(Change detection data)
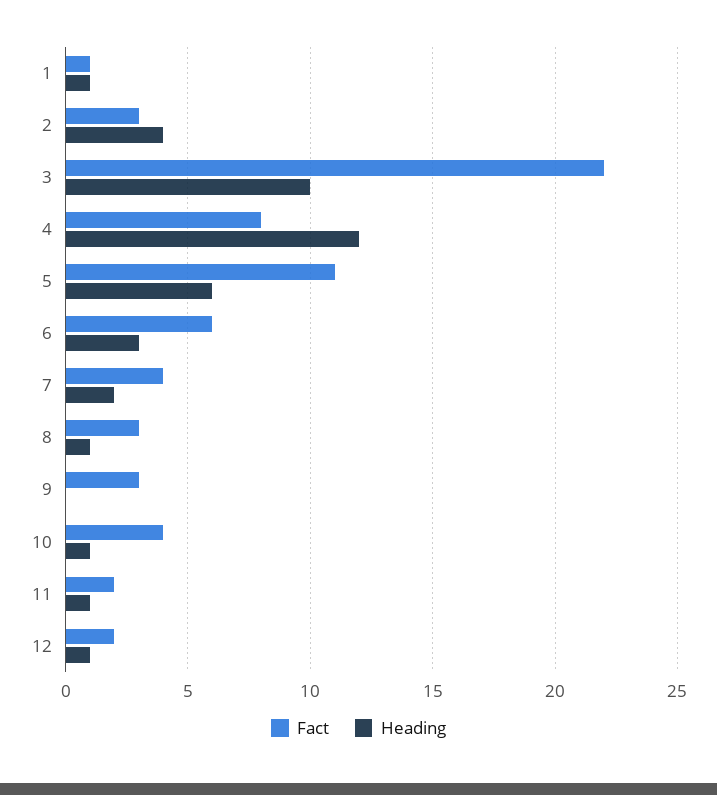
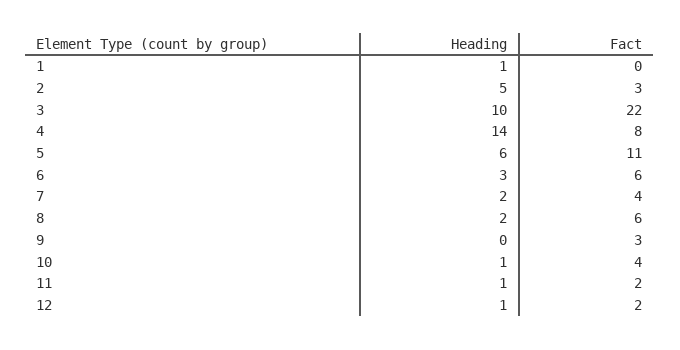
  {
    "Fact": {
-     "1": 1,
+     "1": 0,
      "2": 3,
      "3": 22,
      "4": 8,
      "5": 11,
      "6": 6,
      "7": 4,
-     "8": 3,
+     "8": 6,
      "9": 3,
      "10": 4,
      "11": 2,
      "12": 2
    },
    "Heading": {
      "1": 1,
-     "2": 4,
+     "2": 5,
      "3": 10,
-     "4": 12,
+     "4": 14,
      "5": 6,
      "6": 3,
      "7": 2,
-     "8": 1,
+     "8": 2,
      "9": 0,
      "10": 1,
      "11": 1,
      "12": 1
    }
  }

To do →
Hand back all the entries exactly, leaving out the pictures.

Output of the exercise →
  {
    "Fact": {
-     "1": 1,
+     "1": 0,
      "2": 3,
      "3": 22,
      "4": 8,
      "5": 11,
      "6": 6,
      "7": 4,
-     "8": 3,
+     "8": 6,
      "9": 3,
      "10": 4,
      "11": 2,
      "12": 2
    },
    "Heading": {
      "1": 1,
-     "2": 4,
+     "2": 5,
      "3": 10,
-     "4": 12,
+     "4": 14,
      "5": 6,
      "6": 3,
      "7": 2,
-     "8": 1,
+     "8": 2,
      "9": 0,
      "10": 1,
      "11": 1,
      "12": 1
    }
  }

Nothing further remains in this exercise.